The impact a home insurance claim varies widely by state. According to a CNBC article from November of 2013, Texas home owners rank in the lowest 5 states nationally for premium increase based on a single home insurance claim with a 0% rate change. Rounding out the bottom 5 were New York with a 1% increase, then Florida, Vermont, and Massachusetts with a 2% rate increase. The top 5 states were Minnesota and Connecticut with a 21% rate increase followed by Maryland (19%), California (18%), and Oregon (17%).
The wide difference in rate increase from the top 5 to the bottom 5 are due to the difference between state laws regarding the approved amount of rate increase. Insurance rates and practices are regulated at the state level and in Texas, our law states insurance companies are not allowed to increase a homeowner’s insurance rate based on a single claim.
This is good news for Texas homeowners, however, it doesn’t mean the rate won’t increase when the policy renews. Home insurance rates will typically change from year to year based on rate changes by the insurance companies and inflation guard protection which most home policies contain (see http://126.96.36.199/~wiseinsu/will-home-insurance-rate-change-next-year/). The other side of the coin is not so rosy though, home insurance claims impact a homeowner’s ability to move to another company if there is a ridiculous rate increase by their current carrier.
All home insurance companies look at prior home claims when determining whether or not to extend coverage to someone. In addition, prior claims usually impact the rate a new company will offer. Weather related claims such as hail, wind, lightning strike, etc. don’t lead to an individual rate increase at the renewal, but rates may increase for all policy holders in certain zip codes where claims were clustered in the prior year.

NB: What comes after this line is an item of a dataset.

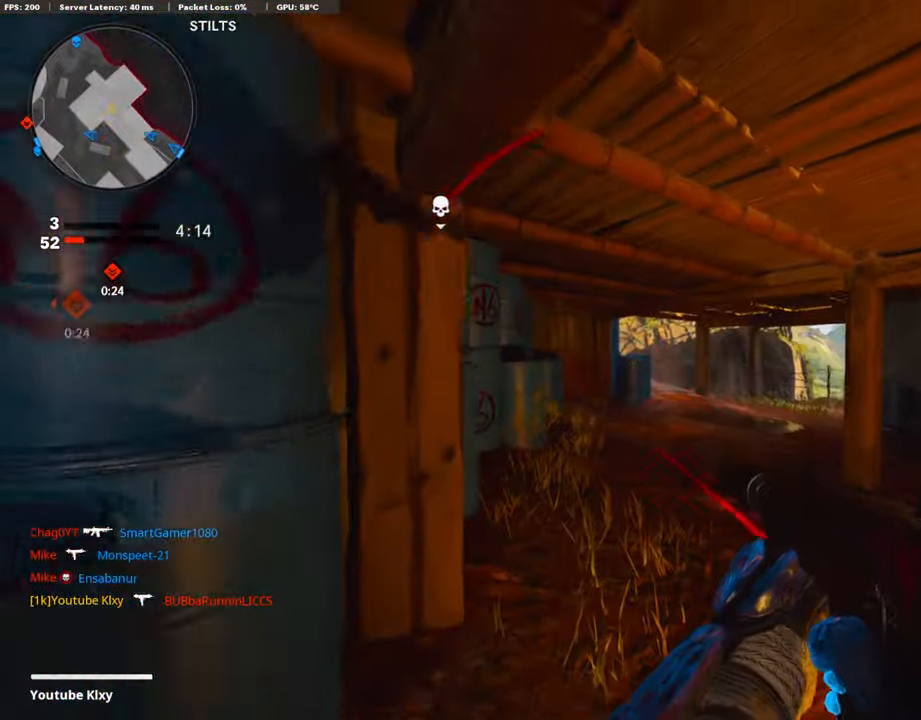
{"buttons": ["R3"], "left_stick": "up", "right_stick": "center", "events": [[17, "L3", "down"], [67, "TRIANGLE", "up"], [185, "L3", "up"], [404, "R3", "down"]]}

Filing a claim is ultimately up to the homeowner. I recommend, as I did with my client, he determine whether the damage is covered (it is), what the extent of the damage is (is he needing only to fix a few loose shingles or does the roof need to be replaced), and how it compares to the policy deductible. If the cost to repair the damage makes it worthwhile to file the claim, then file the claim and be done with it (see http://188.8.131.52/~wiseinsu/home-claims-and-determining-whether-to-file-one/). But, if the cost for repairs only exceeds the deductible by a small amount, then it may make better sense to pay for the repairs without filing a claim.